- READING PASSAGE -

===

Over the last few months, we've been blogging about famous artists and writers on their birthday. It is hard to find a more tragic figure than today's: John Keats, born on this day in 1795. To Autumn, from which the above verses are taken, was written by Keats in 1818. Literary scholars also refer to this time as 'The Great Year', where Keats produced his most critically acclaimed work for which he is now recognised as one of the most famous English Romantic poets.


'Poems by John Keats', illustrated by Robert Anning-Bell and introduction by Walter Raleigh. London Chiswick Press, 1898  (BADDA3025, Museum of Domestic Design & Architecture)


In that auspicious year Keat's was living in obscurity not far from MoDA in Hampstead, North London (the house is now preserved as a Museum and open to the public). Over the three years he was in Hampstead, Keats battled with poor health, struggled to make his way as a writer and fell in love with the girl-next-door, Fanny Brawne to whom he had no prospect of marrying until his economic situation picked up.The story of Brawne and Keats was recently the subject of a film, Bright Star (2009).

But theirs was no "Happy Ever After" love story. On advice from doctors, Keats moved to Rome in seek of a warmer climate and in 1821, at the tender age of 25, died from tuberculosis in the arms of his friend Joseph Severn. Severn was a painter who captured this portrait of his friend on his death bed.

John Keats on his deathbed by Joseph Severn, 1922 (Image courtesy of The Keats Shelley Memorial House)

MoDA holds two books of Keats' poetry which are both beautifully illustrated by Robert Anning Bell; a British designer and artist who was part of the Arts and Crafts scene in London. We wrote about Anning Bell earlier this year in regards to some of our illustrated Shakespeare books.


Details from Poems by John Keats, illustrated by Robert Anning Bell and introduction by Walter Raleigh. London: Chiswick Press, 1898  (BADDA3025, MoDA)

Details from The Odes of John Keats, illustrated by by Robert Anning Bell. London: George Bell & Sons, 1901. (BADDA3049, MoDA)

Though at opposite ends of the nineteenth century, the poems of Keats and the illustrations of Anning Bell seem very well suited. Perhaps it is some of the shared values from the cultural movements by which they were influenced. The early nineteenth-century Romantic movement was a reaction against scientific rationalisation whilst the late-nineteenth century/early-twentieth century Arts and Crafts movement was a reaction against industrialisation. Both shared a similar fascination with nature, and a longing for the apparent simplicity of the past.

===

- RECORDS SUPPLIED -

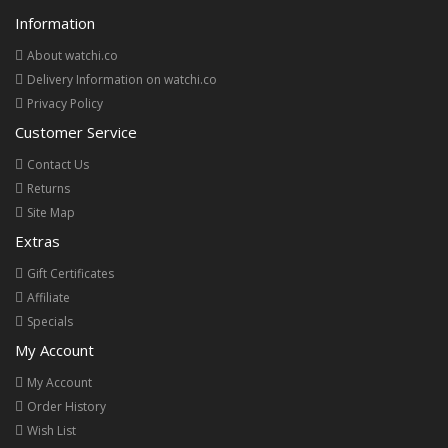
Information
About watchi.co
Delivery Information on watchi.co
Privacy Policy
Customer Service
Contact Us
Returns
Site Map
Extras
Gift Certificates
Affiliate
Specials
My Account
My Account
Order History
Wish List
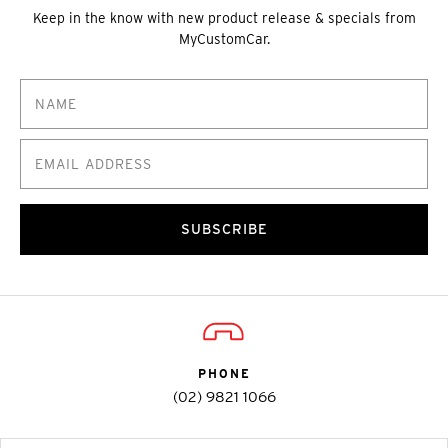
Keep in the know with new product release & specials from
MyCustomCar.
SUBSCRIBE
PHONE
(02) 9821 1066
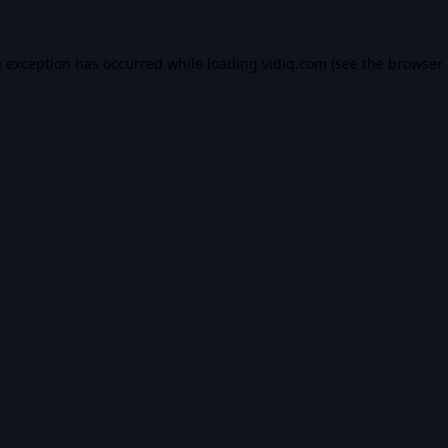
e exception has occurred while loading
vidiq.com
(see the
browser 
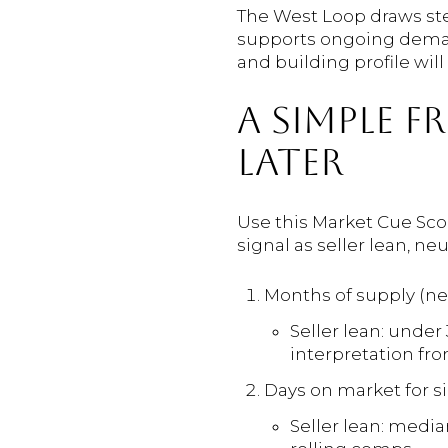
The West Loop draws stea
supports ongoing demand
and building profile wil
A SIMPLE 
LATER
Use this Market Cue Scor
signal as seller lean, neu
Months of supply (n
Seller lean: under
interpretation fr
Days on market for si
Seller lean: median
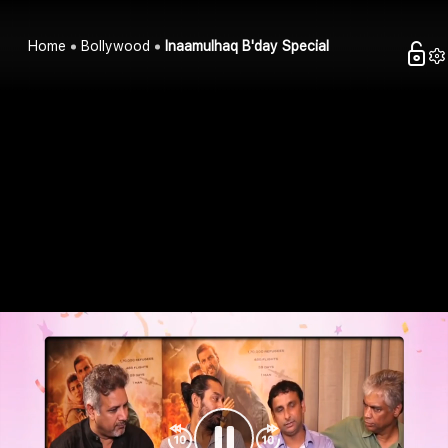
Home
Bollywood
Inaamulhaq B'day Special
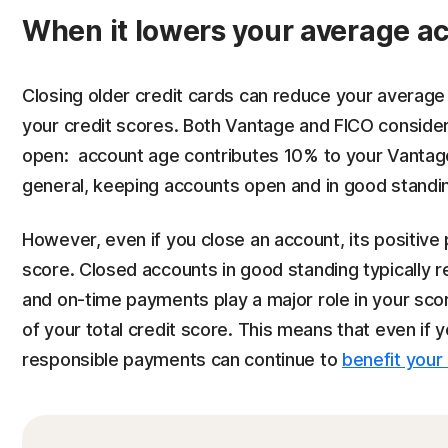
When it lowers your average a
Closing older credit cards can reduce your average
your credit scores. Both Vantage and FICO conside
open: account age contributes 10% to your Vanta
general, keeping accounts open and in good standin
However, even if you close an account, its positive 
score. Closed accounts in good standing typically r
and on-time payments play a major role in your s
of your total credit score. This means that even if 
responsible payments can continue to
benefit your 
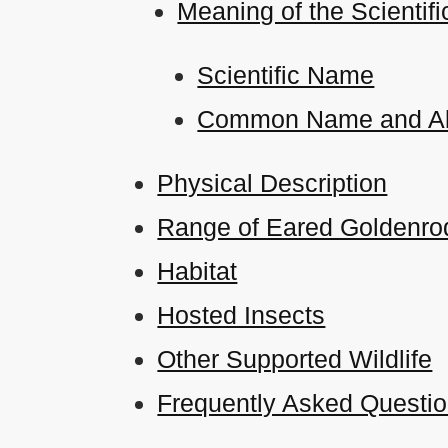
Meaning of the Scient
Scientific Name
Common Name and Al
Physical Description
Range of Eared Goldenrod
Habitat
Hosted Insects
Other Supported Wildlife
Frequently Asked Questi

===

- INSTRUCTION 1 -
According to the Keats piece, what did Keats die of in Rome?
- INSTRUCTION 2 -
Reproduce the records from the line with "Keep in the" to the line with "Inaamulhaq B'day Special", leaving out the pictures.

- WORKED SOLUTION 1 -
Tuberculosis.

- WORKED SOLUTION 2 -
Keep in the know with new product release & specials from
MyCustomCar.
SUBSCRIBE
PHONE
(02) 9821 1066
e exception has occurred while loading
vidiq.com
(see the
browser 
The West Loop draws stea
supports ongoing demand
and building profile wil
A SIMPLE 
LATER
Use this Market Cue Scor
signal as seller lean, neu
Months of supply (n
Seller lean: under
interpretation fr
Days on market for si
Seller lean: median
Home
Bollywood
Inaamulhaq B'day Special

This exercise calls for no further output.